Our scoring considerations assessed not only the vacuum motor but also the effectiveness of the filtration systems, the quality of the seals in the vacuum, and the nature of the internal airflow as debris is transported to the dustbin or collection bag.
Ease of Use
We drilled down on the real-world practicality of a vacuum in our ease of use testing. This characteristic influences the cleaning effectiveness of each vacuum since you'll more frequently use a vacuum that is a pleasure to operate.
Imagine testing over thirty vacuums on a slalom course of traffic cones with a decibel meter and a stopwatch, and you get an idea of just the first hour of ease of use testing. We then moved on to an obstacle course of furniture and tested how each vacuum handles tight corners and low clearances. Some vacuums have an ingenious folding feature that allows them to reach under furniture, giving our backs a break from an arduous chore.
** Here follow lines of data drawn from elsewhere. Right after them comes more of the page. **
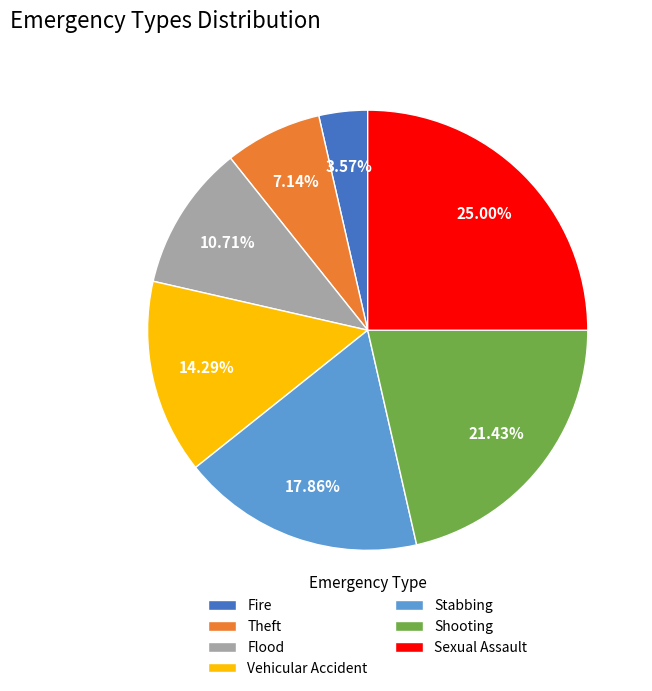

Is there any slice that represents more than half of the pie?

No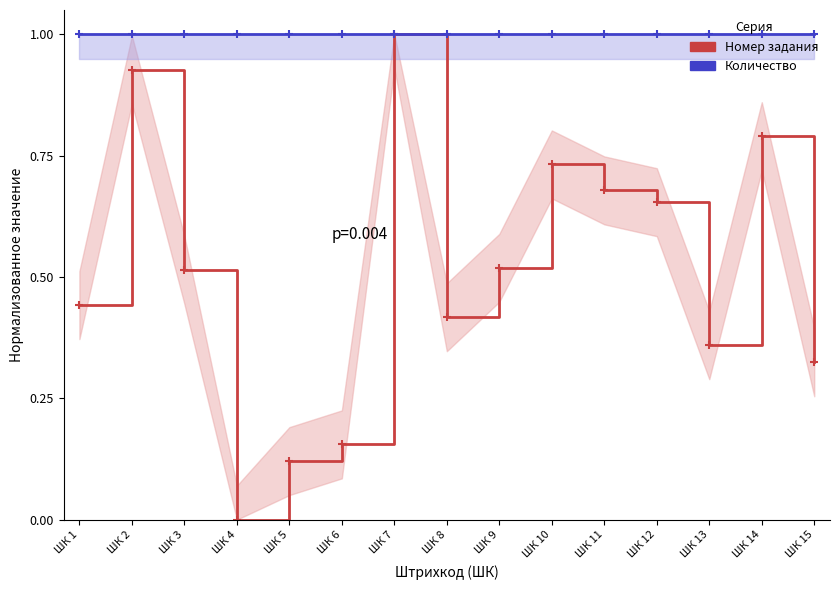

How many lines are shown in the chart?

2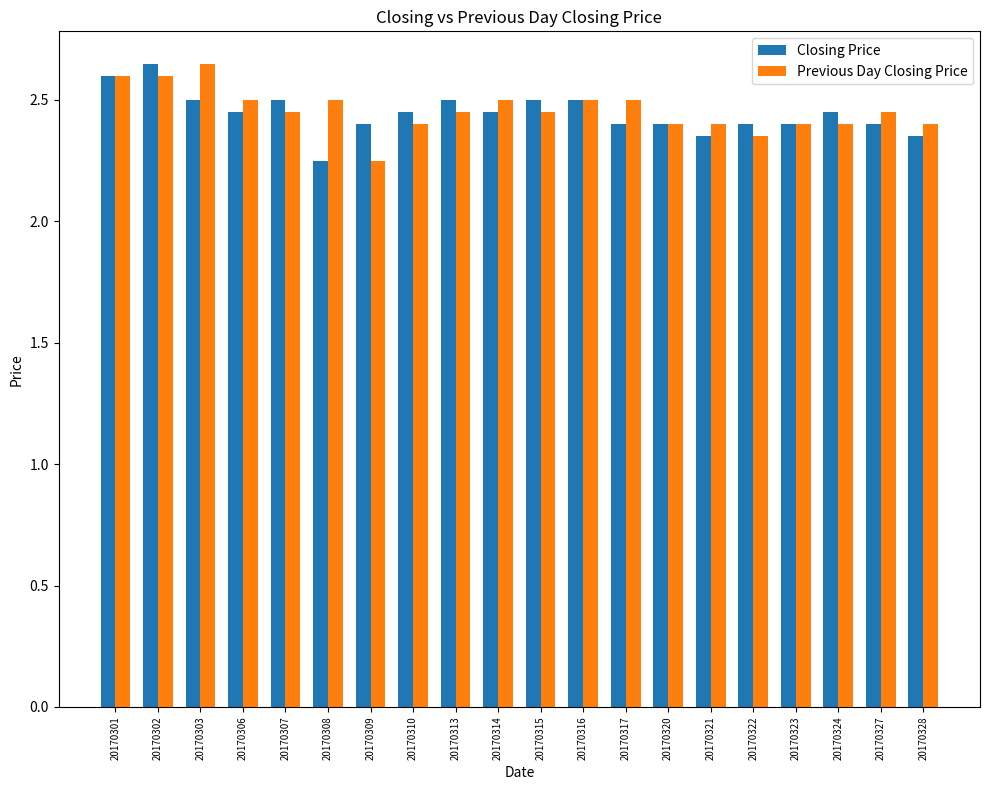

Count the number of data series in this chart.

2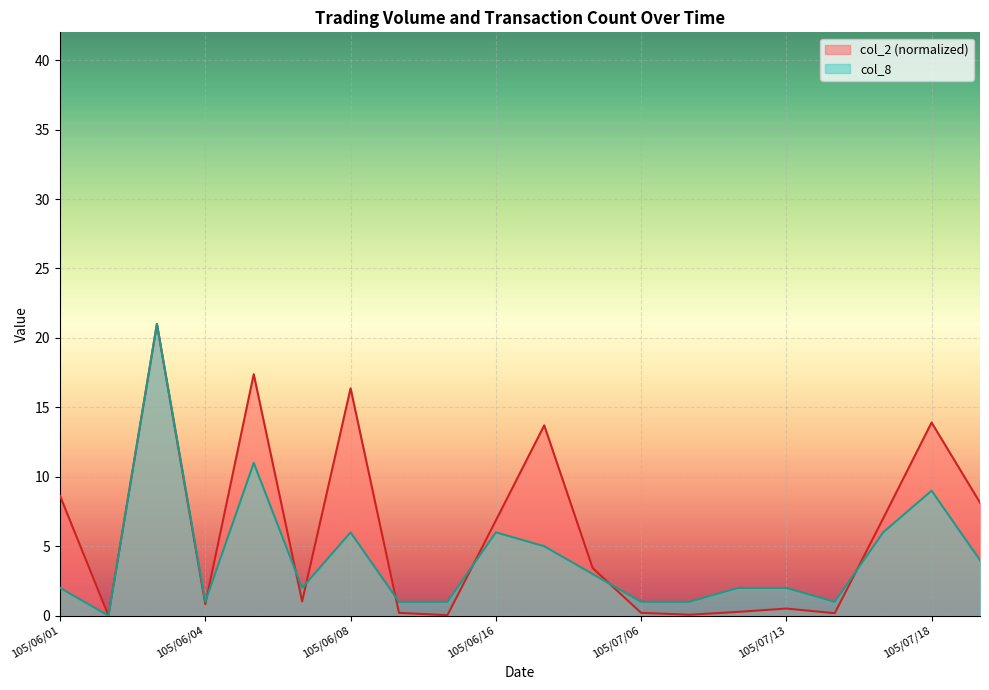

What are all the series names shown in the legend?

col_2 (normalized), col_8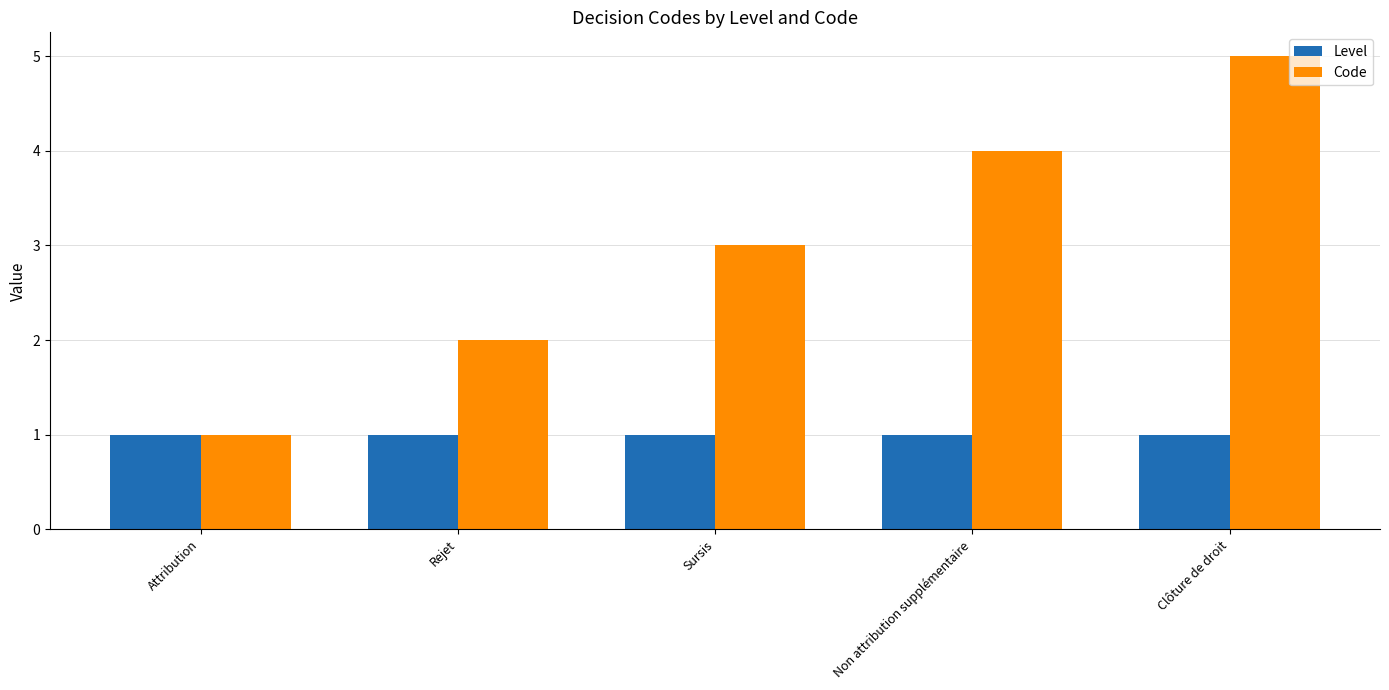

What is the sum of all Code values?

15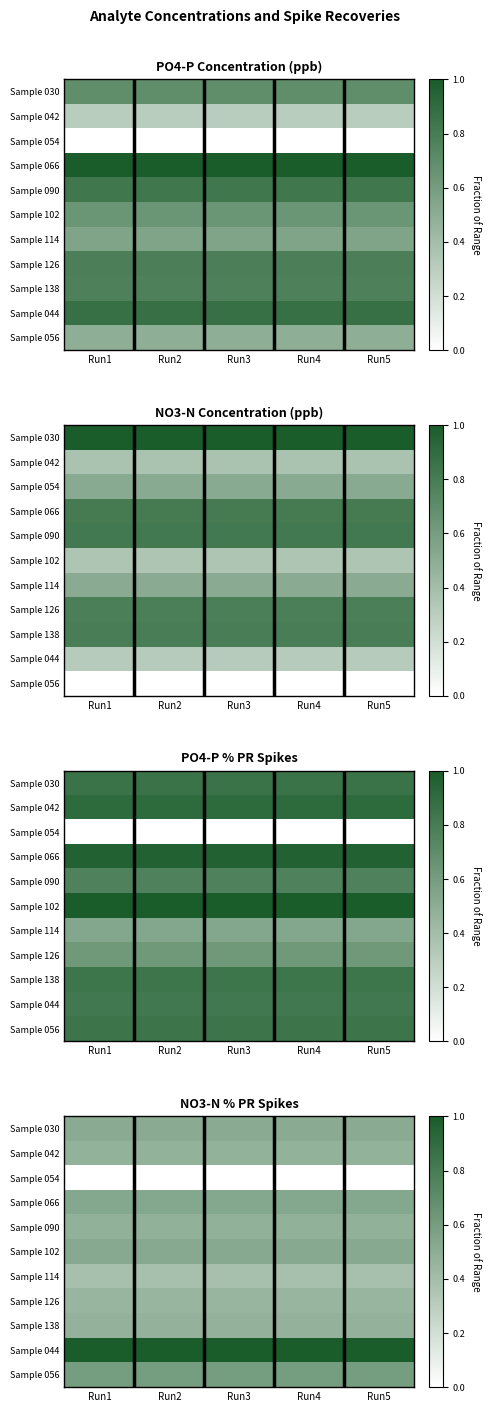

The value of Sample 138 at Run3 is 0.5. True or false?

True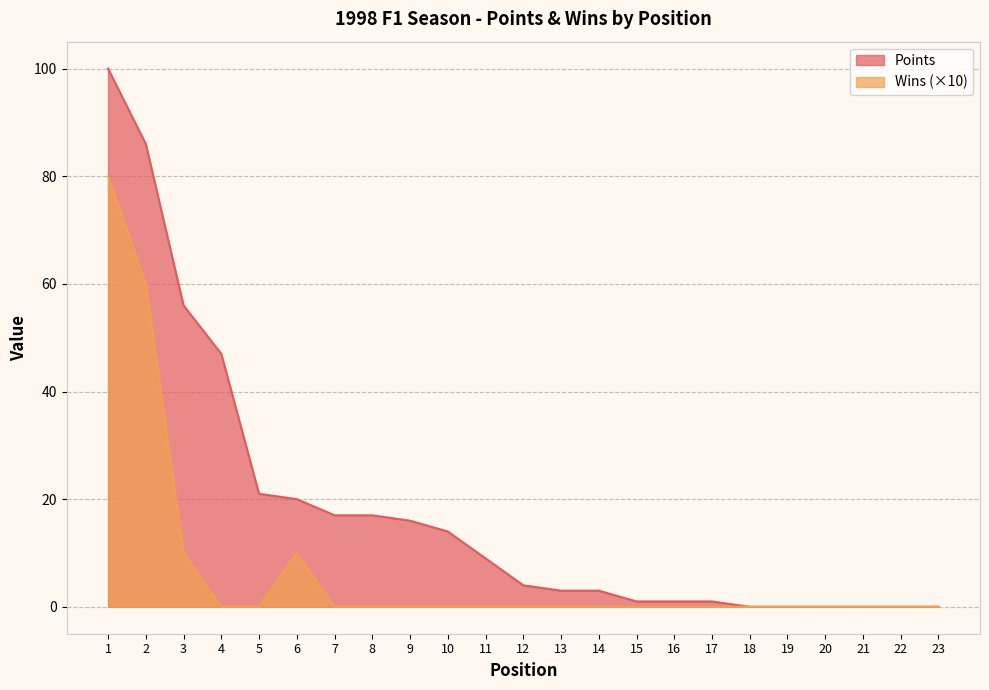

Reading left to right, extract all data points from this chart.

Points: 1=100	2=86	3=56	4=47	5=21	6=20	7=17	8=17	9=16	10=14	11=9	12=4	13=3	14=3	15=1	16=1	17=1	18=0	19=0	20=0	21=0	22=0	23=0
Wins: 1=80	2=60	3=10	4=0	5=0	6=10	7=0	8=0	9=0	10=0	11=0	12=0	13=0	14=0	15=0	16=0	17=0	18=0	19=0	20=0	21=0	22=0	23=0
Additional factors in our testing included evaluating dustbin capacity, the experience of emptying the dustbin, the ability to clean the brush roll, the versatility of the included tools, and the maintenance of various components.
We also assessed the effectiveness of upholstery cleaning performance. Here, we again employed coffee grounds, with 1/16 cup on a pillow and 1/16 cup on an ironing board, and then did one pass with the upholstery tool supplied with each vacuum.
Battery
Battery longevity is a critical factor for the cordless stick vacuums we tested, but it doesn't apply to canister or upright vacuums. A good battery system affects a vacuum's usability and functionality and determines its cleaning area coverage.
Our battery testing procedure involved timing a vacuum on the low power setting after fully charging it. We operated each vacuum until it lost power. After fully recharging the battery, we timed how long before it lost power, but in this case, we ran it at the maximum setting. Our testing conditions for each vacuum were consistent and didn't involve any attachments or modifications.
Additional considerations when assessing the battery included the arrangement for recharging the vacuum, whether it comes with a stand, how easily it leans against the wall of a storage closet, or whether it requires installing a wall mount for storage.